Page extract
Mr. Counts struck out on his own in 1997, setting up shop as a consultant.
One of his key customers was BHP`s Ekati partner, Dia Met Minerals, which
had also been working on its own in Finland. Ashton Mining had also been
working in Finland, and the Australian diamond miner had come up with a
series of kimberlite finds in the Kuopio-Kaavi region, when the company
formed a joint venture with Dia Met. Mr. Counts was a senior consultant for
Dia Met on the project until BHP bought out the company a few years ago.
Interest in the Finland project waned after that, and much of the
Kuopio-Kaavi play was subsequently abandoned by the partners, but Poplar
hurried in to scoop up the available ground, which appears quite promotable
for a junior explorer, and the arrival of Mr. Counts would seem to support
that notion.

Directive 1
In the passage on diamond exploration in Finland, which company came up with a series of kimberlite finds in the Kuopio-Kaavi region?
Directive 2
Write the next part of the passage on diamond exploration in Finland, picking up after its final sentence.

Listed entries
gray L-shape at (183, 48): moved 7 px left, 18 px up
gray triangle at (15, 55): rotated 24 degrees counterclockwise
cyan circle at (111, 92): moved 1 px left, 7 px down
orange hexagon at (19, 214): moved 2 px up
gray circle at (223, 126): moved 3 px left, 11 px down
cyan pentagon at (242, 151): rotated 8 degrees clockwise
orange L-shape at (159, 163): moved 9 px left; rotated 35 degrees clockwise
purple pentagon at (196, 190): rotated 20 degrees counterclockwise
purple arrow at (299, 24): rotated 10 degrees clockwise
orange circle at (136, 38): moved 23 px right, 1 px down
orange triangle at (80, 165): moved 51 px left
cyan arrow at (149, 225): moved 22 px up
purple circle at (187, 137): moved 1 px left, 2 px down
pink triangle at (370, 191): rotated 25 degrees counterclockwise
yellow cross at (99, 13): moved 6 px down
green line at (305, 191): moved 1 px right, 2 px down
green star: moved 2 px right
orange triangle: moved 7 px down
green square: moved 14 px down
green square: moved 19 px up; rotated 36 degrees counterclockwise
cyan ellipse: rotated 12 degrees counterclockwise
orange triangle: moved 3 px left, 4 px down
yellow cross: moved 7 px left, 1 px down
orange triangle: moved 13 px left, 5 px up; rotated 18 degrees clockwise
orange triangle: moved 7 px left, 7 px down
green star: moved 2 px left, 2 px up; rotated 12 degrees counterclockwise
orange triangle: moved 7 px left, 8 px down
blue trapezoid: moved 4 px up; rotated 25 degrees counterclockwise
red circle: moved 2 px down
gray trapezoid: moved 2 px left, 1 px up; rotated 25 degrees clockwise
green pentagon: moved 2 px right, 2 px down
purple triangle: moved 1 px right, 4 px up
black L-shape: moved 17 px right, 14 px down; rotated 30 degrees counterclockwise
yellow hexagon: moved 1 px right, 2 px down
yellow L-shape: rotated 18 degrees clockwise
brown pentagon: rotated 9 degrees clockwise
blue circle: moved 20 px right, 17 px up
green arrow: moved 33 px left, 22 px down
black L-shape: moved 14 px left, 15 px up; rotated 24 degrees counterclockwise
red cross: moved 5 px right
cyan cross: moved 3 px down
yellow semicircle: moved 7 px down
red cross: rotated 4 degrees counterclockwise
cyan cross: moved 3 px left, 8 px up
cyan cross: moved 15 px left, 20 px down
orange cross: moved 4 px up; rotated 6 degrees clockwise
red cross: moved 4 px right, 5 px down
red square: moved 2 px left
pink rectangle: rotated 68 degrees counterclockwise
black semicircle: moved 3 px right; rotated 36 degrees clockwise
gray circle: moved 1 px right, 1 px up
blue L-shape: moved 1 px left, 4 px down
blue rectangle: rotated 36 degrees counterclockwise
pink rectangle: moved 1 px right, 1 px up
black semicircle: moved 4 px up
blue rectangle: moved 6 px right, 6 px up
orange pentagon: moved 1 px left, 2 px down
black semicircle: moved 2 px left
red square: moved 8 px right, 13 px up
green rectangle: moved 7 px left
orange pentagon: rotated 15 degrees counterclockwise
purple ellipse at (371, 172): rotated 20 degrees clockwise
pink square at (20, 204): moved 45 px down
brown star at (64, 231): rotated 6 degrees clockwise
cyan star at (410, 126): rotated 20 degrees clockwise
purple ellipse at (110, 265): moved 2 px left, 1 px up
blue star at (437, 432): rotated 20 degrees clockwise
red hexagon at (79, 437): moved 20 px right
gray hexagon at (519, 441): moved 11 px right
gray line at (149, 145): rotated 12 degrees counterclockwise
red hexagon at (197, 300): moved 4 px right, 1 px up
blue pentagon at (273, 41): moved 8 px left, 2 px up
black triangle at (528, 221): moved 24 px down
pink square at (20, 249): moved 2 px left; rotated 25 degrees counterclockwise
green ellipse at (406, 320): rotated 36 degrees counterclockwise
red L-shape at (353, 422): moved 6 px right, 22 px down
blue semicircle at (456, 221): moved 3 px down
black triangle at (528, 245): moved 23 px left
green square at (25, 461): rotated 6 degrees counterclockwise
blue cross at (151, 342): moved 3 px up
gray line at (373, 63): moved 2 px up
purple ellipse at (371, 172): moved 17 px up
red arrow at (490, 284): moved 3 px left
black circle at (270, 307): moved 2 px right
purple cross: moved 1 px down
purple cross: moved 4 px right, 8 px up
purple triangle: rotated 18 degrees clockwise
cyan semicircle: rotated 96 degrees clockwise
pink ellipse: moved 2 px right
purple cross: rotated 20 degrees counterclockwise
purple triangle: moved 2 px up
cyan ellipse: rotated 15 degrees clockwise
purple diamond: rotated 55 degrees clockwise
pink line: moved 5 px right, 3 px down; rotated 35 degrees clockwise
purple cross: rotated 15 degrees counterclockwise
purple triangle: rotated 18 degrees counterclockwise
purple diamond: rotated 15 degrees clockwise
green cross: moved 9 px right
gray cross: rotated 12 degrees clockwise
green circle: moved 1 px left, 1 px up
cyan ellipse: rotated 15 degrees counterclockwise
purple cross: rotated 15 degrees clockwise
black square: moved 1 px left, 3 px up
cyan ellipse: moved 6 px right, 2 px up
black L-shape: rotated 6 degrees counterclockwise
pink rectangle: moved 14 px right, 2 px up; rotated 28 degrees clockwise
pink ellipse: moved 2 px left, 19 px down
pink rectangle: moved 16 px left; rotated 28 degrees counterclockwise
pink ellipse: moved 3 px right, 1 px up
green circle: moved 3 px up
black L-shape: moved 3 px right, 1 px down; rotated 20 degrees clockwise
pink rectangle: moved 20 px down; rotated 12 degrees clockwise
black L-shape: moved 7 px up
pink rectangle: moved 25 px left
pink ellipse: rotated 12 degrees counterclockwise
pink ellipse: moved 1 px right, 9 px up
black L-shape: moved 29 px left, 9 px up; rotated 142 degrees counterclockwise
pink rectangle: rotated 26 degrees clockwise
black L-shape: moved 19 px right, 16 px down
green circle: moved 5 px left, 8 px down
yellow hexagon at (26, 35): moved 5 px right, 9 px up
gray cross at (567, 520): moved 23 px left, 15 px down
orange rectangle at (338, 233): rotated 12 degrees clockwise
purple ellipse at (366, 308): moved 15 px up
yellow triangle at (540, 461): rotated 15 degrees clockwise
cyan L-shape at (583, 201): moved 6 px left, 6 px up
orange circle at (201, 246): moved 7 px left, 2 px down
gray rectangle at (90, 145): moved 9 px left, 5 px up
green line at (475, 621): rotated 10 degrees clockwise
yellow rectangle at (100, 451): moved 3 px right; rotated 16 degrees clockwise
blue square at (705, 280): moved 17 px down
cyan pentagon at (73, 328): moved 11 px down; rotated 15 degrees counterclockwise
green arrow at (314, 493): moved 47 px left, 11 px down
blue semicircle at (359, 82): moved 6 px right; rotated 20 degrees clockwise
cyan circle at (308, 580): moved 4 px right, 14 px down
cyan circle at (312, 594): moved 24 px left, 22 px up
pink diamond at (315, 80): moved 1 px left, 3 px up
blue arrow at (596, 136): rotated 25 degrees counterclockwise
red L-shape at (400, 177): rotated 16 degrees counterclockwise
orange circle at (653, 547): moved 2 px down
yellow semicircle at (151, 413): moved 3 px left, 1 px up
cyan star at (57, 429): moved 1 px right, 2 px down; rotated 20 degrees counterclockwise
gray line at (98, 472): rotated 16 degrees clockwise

Written response 1
Ashton Mining

Written response 2
Mr. Counts has popped up on a number of old diamond projects in his role as
a consultant, with varying degrees of success. He has worked on the
Victoria Island project that has proven to be very promotable for Diamonds
North Resources over the past year or two, but his involvement with the old
Afridi Lake diamond play has not managed to muster much interest for Shear
Minerals, which hired him as a consultant on that project in 2001.
As well, Mr. Counts and Afridi Lake have yet to trigger much interest in
Dev Investments. The struggling company has been cease traded since last
spring, but Dev still hopes to acquire a majority stake in the Afridi
property and it has nominated the Vernon-based consultant to its board as a
result. Even if the company manages to complete its reorganization and
acquire a stake in the Afridi play, it will take some promotable news from
the old project to attract much interest.
Unlike Afridi Lake, Nordic`s Kuopio-Kaavi project comes with some existing
promotability to stir up a bit of attention for Mr. Melnyk and Mr. Counts.
Ashton found more than two dozen kimberlites, and more than three-quarters
of the finds were diamondiferous. Ashton seemed to be on to something
promising when a 23-tonne sample from kimberlite No. 7 delivered a grade of
just over 0.30 carat per tonne, and that prompted a much larger test.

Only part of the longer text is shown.